Y he aquí el sesgo moral de todo ejército, donde sus soldados son eximidos de la responsabilidad en pro de sus comandantes, patrias y objetivos. Pero al disparar un arma, el único responsable final es aquel que aprieta el gatillo. Igual que al apretar el botón en el experimento, la voluntad se ve subyugada pero la autoría del acto permanece inalterada.
Sin embargo no nos podemos responsabilizar de todo lo que les pasa a los demás, eso está claro, el mundo es muy grande y lleno de horrores para que carguemos con esa culpa. Entonces, ¿hasta dónde llega nuestra responsabilidad?
A mi entender, la responsabilidad de cada individuo comprende aquello en lo que podemos influir conscientemente, en la medida que podemos influir. Es decir, somos 100% responsables de tirar un plástico al suelo, pero a partir de ese acto, somos responsables en una fracción muy pequeña del calentamiento global. Aunque al tratarse de un sistema atómico, para cambiar el conjunto solo podemos aportar nuestro granito de arena —¡y debemos hacerlo, si queremos cambiar el conjunto!—.

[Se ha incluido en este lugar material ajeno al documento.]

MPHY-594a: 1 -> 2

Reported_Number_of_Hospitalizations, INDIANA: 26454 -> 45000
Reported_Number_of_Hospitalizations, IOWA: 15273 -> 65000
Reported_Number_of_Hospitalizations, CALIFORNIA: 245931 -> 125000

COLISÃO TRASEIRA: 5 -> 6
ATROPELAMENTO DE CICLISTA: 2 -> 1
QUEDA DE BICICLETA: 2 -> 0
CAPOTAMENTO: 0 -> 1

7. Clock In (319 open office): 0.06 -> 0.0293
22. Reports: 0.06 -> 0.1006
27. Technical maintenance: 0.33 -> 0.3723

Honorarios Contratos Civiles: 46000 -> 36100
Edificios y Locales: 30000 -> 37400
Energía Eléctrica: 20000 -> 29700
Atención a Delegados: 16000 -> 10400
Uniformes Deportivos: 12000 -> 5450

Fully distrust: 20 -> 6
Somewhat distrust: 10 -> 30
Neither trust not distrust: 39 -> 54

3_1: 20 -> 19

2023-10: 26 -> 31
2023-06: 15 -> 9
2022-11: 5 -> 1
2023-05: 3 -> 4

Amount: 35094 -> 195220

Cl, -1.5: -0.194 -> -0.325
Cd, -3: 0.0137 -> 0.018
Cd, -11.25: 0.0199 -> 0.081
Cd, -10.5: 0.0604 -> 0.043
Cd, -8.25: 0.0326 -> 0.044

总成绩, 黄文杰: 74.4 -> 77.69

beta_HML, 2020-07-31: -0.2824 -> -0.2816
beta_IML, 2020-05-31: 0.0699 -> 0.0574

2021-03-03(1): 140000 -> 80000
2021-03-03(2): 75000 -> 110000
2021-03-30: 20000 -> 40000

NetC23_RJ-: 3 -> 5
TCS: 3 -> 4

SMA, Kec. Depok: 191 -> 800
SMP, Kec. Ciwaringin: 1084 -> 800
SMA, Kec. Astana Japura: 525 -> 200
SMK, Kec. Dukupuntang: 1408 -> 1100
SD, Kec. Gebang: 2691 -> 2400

Por consiguiente, en el experimento arriba mencionado, somos 100% responsables de infligir dolor a la otra persona, por lo menos a partir de la primera vez, en que podemos deducir qué pasará si volvemos a accionar el botón. Puesto que de primeras la ignorancia exime de la responsabilidad, dado que al ignorar algo, no podemos influir en ello. Por tal razón la responsabilidad de los niños es limitada, y la de los animales poco complejos, nula. Ya que no debemos confundir responsabilidad con causa, pues la causa es una propiedad lógica y carece de cualquier acepción moral. Simplemente es.
¿Y qué pasa con el accidente inesperado con que nos topamos al principio de este artículo? En ese caso, que otro ciudadano emprenda la iniciativa en auxiliar a la víctima no nos exime de nuestra responsabilidad, porque dicha persona podría no disponer de los medios o conocimientos necesarios para solucionar la situación, y nuestro escaqueo podría conllevar funestas consecuencias para la víctima. En definitiva, moralmente hablando, habría que intentar ayudar en la medida de nuestras posibilidades, pese a que no nos apetezca mucho, ya que se trata de una situación anómala. Porque como nuestras acciones tienen infinitas consecuencias, y la vida no es inocua, y cada vez que algo hacemos a alguien afecta, podríamos pasarnos el día intentando ayudar a los demás, y hay que acotar el altruismo para que no se convierta en un sinsentido, y que para ayudar a los demás, nos perjudiquemos en exceso a nosotros mismos.
Aquí entra en juego otro concepto primordial, que es la «aceptación de responsabilidad». Somos responsables de tantísimas cosas, que debemos definir y decidir a cuáles atendemos. Un baremo bastante razonable es la gravedad de los acontecimientos. Ante una situación que acarree consecuencias significativas, es más propicio que asumamos la responsabilidad que ante nimiedades, parece obvio. Porque la responsabilidad, al ser un aspecto moral, debe ser asumida por el sujeto. Cuando nos comprometemos con alguna causa o persona, por ejemplo, asumimos la responsabilidad de ello, y al contrario, ante situaciones injustas o personajes de baja calaña, podemos rehusar la responsabilidad sin que entre en conflicto con nuestro sistema moral. Es decir, que si alguien tropieza deberíamos ayudarlo, a no ser que sea un ladrón que nos acaba de birlar la cartera.
Somos responsables de muchas cosas, pero solo nos debemos a aquellas responsabilidades que asumimos.
A final, la única responsabilidad ineludible que nos queda es la de nuestra propia vida. En cuanto somos capaces de actuar, y en consecuencia influir en la realidad, nos alzamos como hacedores últimos de nuestra existencia. Lo que hagamos, es nuestra responsabilidad.
Así de terrible y así de democrático.